Bisnis.com, SURABAYA – Wali Kota Surabaya Eri Cahyadi membantah eks lokalisasi gang Dolly, yang terletak di kawasan Jalan Putat Jaya, Kecamatan Sawahan, beroperasi kembali.
Pernyataan tersebut adalah responsnya atas kabar penggerebekan sebuah rumah atau indekos yang terletak di kawasan eks lokalisasi gang Dolly itu. Jajaran Satsamapta Polrestabes Surabaya pun meringkus empat orang yang diduga terlibat dalam kasus prostitusi.
Eri juga menjelaskan, tindakan penggerebekan tersebut bukan dilakukan aparat berwajib di dalam kawasan eks lokalisasi gang Dolly. Namun, indekos yang berada di sekitar kawasan tersebut.
"[penindakan] itu bukan di Dolly-nya, tapi nang nggone [di tempat] kos-kosan, bukan di tempat Dolly-nya. Kalau Dolly-nya clear, aman," tegas Eri di Surabaya, Kamis (20/11/2025).
Meski begitu, Ketua Dewan Pengurus Asosiasi Pemerintah Kota Seluruh Indonesia (APEKSI) menegaskan pihaknya akan berkoordinasi dengan jajaran kepolisian untuk melakukan patroli rutin dan pengawasan secara komprehensif.
"Karena itulah kami selalu gerak terus [patroli], sampai sekarang nggak pernah berhenti,” tegas Eri.
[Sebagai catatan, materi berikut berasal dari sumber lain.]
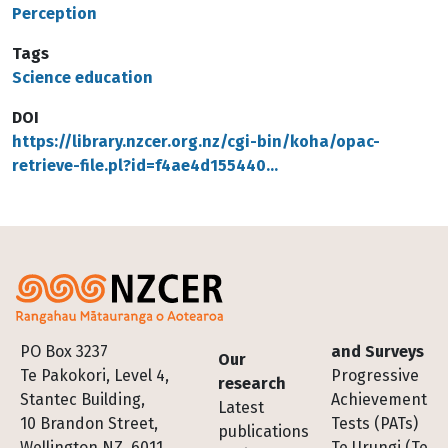
Perception
Tags
Science education
DOI
https://library.nzcer.org.nz/cgi-bin/koha/opac-
retrieve-file.pl?id=f4ae4d155440…
Footer
PO Box 3237
and Surveys
Our
Te Pakokori, Level 4,
Progressive
research
Stantec Building,
Achievement
Latest
10 Brandon Street,
Tests (PATs)
publications
Wellington NZ, 6011
Te Urungi (Te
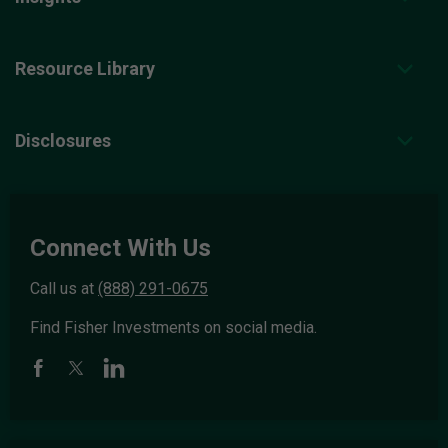
Resource Library
Disclosures
Connect With Us
Call us at
(888) 291-0675
Find Fisher Investments on social media.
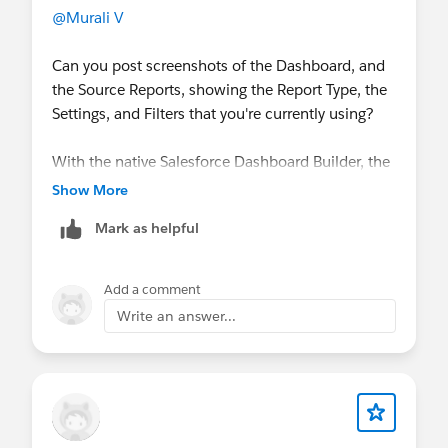
@Murali V
Can you post screenshots of the Dashboard, and
the Source Reports, showing the Report Type, the
Settings, and Filters that you're currently using? ​​​​​​​
With the native Salesforce Dashboard Builder, the
Dashboard Filters can only reference "common"
Show More
fields that are present in all Source Report Types in
Mark as helpful
each of the Dashboard Components, there is no
"work-around"
Add a comment
Write an answer...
Dirinya juga menyatakan, giat pengawasan secara intensif tidak hanya digencarkan pada kawasan eks lokalisasi Dolly. Namun, juga terhadap kawasan eks lokalisasi lainnya, yang terletak di Moroseneng, Kecamatan Benowo.
"Jadi mulai [eks lokalisasi] Moroseneng sampai Dolly, kita join sama Polrestabes Surabaya terus. Itu tergantung warga. Makanya saya bilang, titip kepada warganya," jelasnya.
Mengenai penangkapan para terduga pelaku oleh aparat kepolisian, politikus PDIP ini juga berharap pihak berwajib menjatuhkan sanksi hukum yang tegas bila mereka terbukti terlibat dalam praktik prostitusi.
"Tersangkanya sanksi berat, yang seperti ini [praktik prostitusi] haram," pungkasnya singkat.
Diberitakan sebelumnya, aparat kepolisian dikabarkan menggrebek sebuah rumah atau indekos di kawasan eks lokalisasi Dolly, yang terletak di Jalan Putat Jaya Timur, Kecamatan Sawahan, Surabaya. Sebanyak empat orang diamankan dalam operasi tindakan pidana ringan (tipiring) tersebut.
Berdasarkan rekaman yang beredar di media sosial, aparat Satsamapta Polrestabes Surabaya melakukan patroli dan memeriksa sebuah kamar di kawasan Putat Jaya Timur. Lalu, mereka menemukan perempuan yang diduga tengah melakukan praktik prostitusi.
Dalam rekaman tersebut pula, petugas juga tampak menggeledah saku celana seorang pria di dalam sebuah gang. Selanjutnya, terlihat foto sejumlah perempuan yang disimpan di sebuah ponsel. Aparat kepolisian lantas menggiring beberapa pria dan wanita ke Satsamapta Polrestabes Surabaya.
Terkait hal itu, Kasatsamapta Polrestabes Surabaya, AKBP Erika Purwana Putra mengonfirmasi bahwa anggotanya melakukan penggerebekan di kawasan eks lokalisasi Dolly, Sabtu (15/11/2025) pukul 01.00 WIB dini hari.
"Menindaklanjuti laporan masyarakat bahwa adanya dugaan praktik prostitusi di eks lokalisasi Dolly," ucap Erika, saat dikonfirmasi, Rabu (19/11/2025).
Erika mengatakan, pihaknya pun mengamankan sebanyak empat orang dalam patroli tersebut, di antaranya dua orang wanita tuna susila (WTS) dan dua orang muncikari.
"Kebetulan kita amankan empat orang, dua orang muncikari dan dua pekerja seks komersial. Di antara empat orang tersebut, salah satunya adalah anak di bawah umur," tegasnya.
Para pelaku pun dikenakan Pasal 46 dan atau Pasal 37 Perda Kota Surabaya Nomor 2 Tahun 2020, tentang Perubahan atas Perda Nomor 2 Tahun 2014, tentang penyelenggaraan ketertiban umum dan ketentraman masyarakat.